• Amy

A look inside Amy Lewis' Tacoma Studio

a photoshoot mostly for my benefit gives you a look into the space where I work


Location-

I've carved out a corner of our downtown Tacoma apartment where a traditional dining room might be. The building is historic. The old windows and tall walls provide both a beautiful space to work but also to display my work.

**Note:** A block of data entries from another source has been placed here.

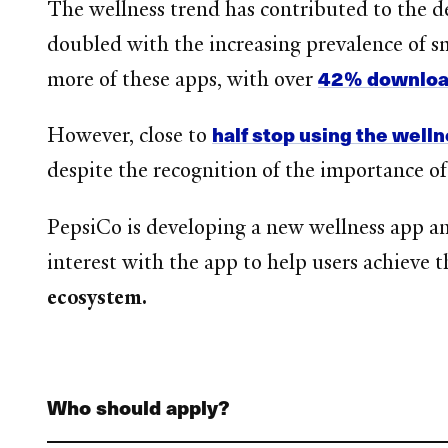
The wellness trend has contributed to the 
doubled with the increasing prevalence of
42% download
more of these apps, with over
half stop using the well
However, close to
despite the recognition of the importance of
PepsiCo is developing a new wellness app a
interest with the app to help users achieve t
ecosystem.
Who should apply?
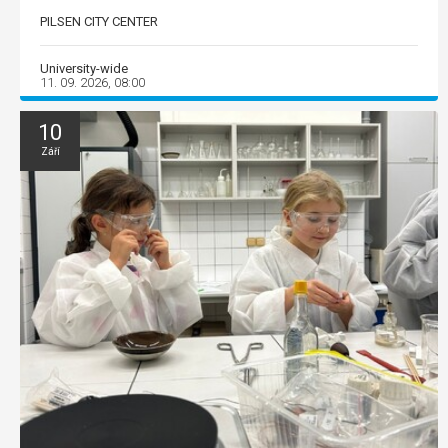
PILSEN CITY CENTER
University-wide
11. 09. 2026, 08:00
10
Září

Photos by Seattle photographer Jana Early


Shooting the Studio

For professional reasons, I really needed a new headshot. A mutual friend connected me to Jana Early. I immediately fell in love with her work. This photoshoot became a creative collaboration.


Working in the studio

Many artists dream about getting their own studio space outside the home. (probably because of children, I imagine). But for me working at home is the dream. My "hours" are untraditional. I need the flexibility of working around meal times at all times of the day while still being home and available for my spouse. Some people view dishes and laundry as distractions but for me they are nice little productive breaks.


Studio organization

For me, organization is key to my productivity. Everyone has a level of mess they are willing to tolerate. I think my level is 4/10. Things can be messy as long as they are in a nice neat pile out of sight.


On my shelf:

chemicals- oils and mineral spirits, sprays, fixatives etc.

boombox

brushes

fern

essential oil diffuser


In the hutch:

miscellaneous tools

notebooks/binders

colored pencils/markers

aesthetic trinkets


Bench:

Inside- acrylic paints

Ontop- oil paints & folder of documents


Tabaret: (french word for table, it's actually just from ikea)

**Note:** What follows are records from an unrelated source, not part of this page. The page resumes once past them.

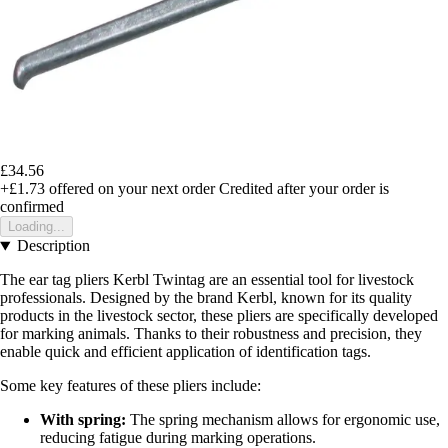
£34.56
+£1.73
offered on your next order
Credited after your order is
confirmed
Loading...
Description
The ear tag pliers Kerbl Twintag are an essential tool for livestock
professionals. Designed by the brand Kerbl, known for its quality
products in the livestock sector, these pliers are specifically developed
for marking animals. Thanks to their robustness and precision, they
enable quick and efficient application of identification tags.
Some key features of these pliers include:
With spring:
The spring mechanism allows for ergonomic use,
reducing fatigue during marking operations.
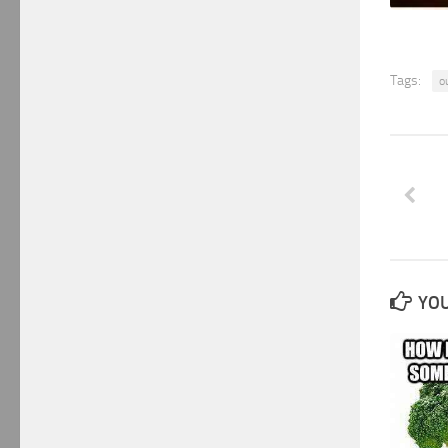
Tags:
o
YOU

In the drawer: random junk

On the shelves: shop towels (paper towels from the hardware store). my tackle box of watercolors

On top: slab of marble I use for a palette (interior design sample. You can get them at Habitat for Humanity)

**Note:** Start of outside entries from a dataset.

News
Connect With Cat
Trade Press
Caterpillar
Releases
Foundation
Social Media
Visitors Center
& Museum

Photos by Seattle photographer Jana Early


That's all folks

I don't really spend a lot of time with paint on my hands. Nor do I make a habit of having several paintings on easels either in my studio or my living room. But it's for the pic right?


You don't need a studio separate from your home. But you do need a space that's just yours where you feel safe and undisturbed from judgment or children. You need somewhere that tells your brain "this is where I work" (also makes it a tax write off) and where you can leave y0ur work undisturbed for tomorrow-you.